COLLECTED MATERIAL.
________
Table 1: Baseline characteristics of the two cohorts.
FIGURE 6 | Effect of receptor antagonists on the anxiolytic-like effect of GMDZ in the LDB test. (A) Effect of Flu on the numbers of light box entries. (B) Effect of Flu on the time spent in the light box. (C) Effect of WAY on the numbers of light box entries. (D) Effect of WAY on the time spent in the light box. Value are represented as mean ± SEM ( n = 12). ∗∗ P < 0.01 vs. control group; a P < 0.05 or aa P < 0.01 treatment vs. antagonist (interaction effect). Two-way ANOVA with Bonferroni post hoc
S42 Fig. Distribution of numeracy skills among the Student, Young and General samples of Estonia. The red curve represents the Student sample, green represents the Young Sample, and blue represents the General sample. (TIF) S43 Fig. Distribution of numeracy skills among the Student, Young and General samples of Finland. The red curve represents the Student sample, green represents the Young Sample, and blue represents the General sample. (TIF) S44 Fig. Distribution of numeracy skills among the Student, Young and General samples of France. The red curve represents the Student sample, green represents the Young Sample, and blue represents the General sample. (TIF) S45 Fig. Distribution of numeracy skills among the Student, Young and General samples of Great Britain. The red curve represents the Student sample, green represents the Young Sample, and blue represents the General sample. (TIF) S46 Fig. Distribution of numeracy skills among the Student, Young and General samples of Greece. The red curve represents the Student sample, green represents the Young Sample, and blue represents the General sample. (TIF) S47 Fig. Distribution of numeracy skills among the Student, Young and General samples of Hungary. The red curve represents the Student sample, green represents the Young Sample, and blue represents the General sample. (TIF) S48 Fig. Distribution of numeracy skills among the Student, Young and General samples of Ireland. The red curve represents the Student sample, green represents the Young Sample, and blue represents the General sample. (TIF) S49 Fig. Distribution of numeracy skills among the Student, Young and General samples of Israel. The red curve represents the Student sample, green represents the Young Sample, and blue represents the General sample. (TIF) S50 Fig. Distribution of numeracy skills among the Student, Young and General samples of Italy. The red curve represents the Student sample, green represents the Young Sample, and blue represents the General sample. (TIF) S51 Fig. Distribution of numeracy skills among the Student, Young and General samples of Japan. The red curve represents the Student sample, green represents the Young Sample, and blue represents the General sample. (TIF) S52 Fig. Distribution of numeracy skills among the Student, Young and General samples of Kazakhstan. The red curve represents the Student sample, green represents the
________
TASK TO CARRY OUT.
Verbatim output is expected for the lines from the start of the data to the line in which "FIGURE 6 | Effect" appears, both included.

RESULT.
Table 1: Baseline characteristics of the two cohorts.
FIGURE 6 | Effect of receptor antagonists on the anxiolytic-like effect of GMDZ in the LDB test. (A) Effect of Flu on the numbers of light box entries. (B) Effect of Flu on the time spent in the light box. (C) Effect of WAY on the numbers of light box entries. (D) Effect of WAY on the time spent in the light box. Value are represented as mean ± SEM ( n = 12). ∗∗ P < 0.01 vs. control group; a P < 0.05 or aa P < 0.01 treatment vs. antagonist (interaction effect). Two-way ANOVA with Bonferroni post hoc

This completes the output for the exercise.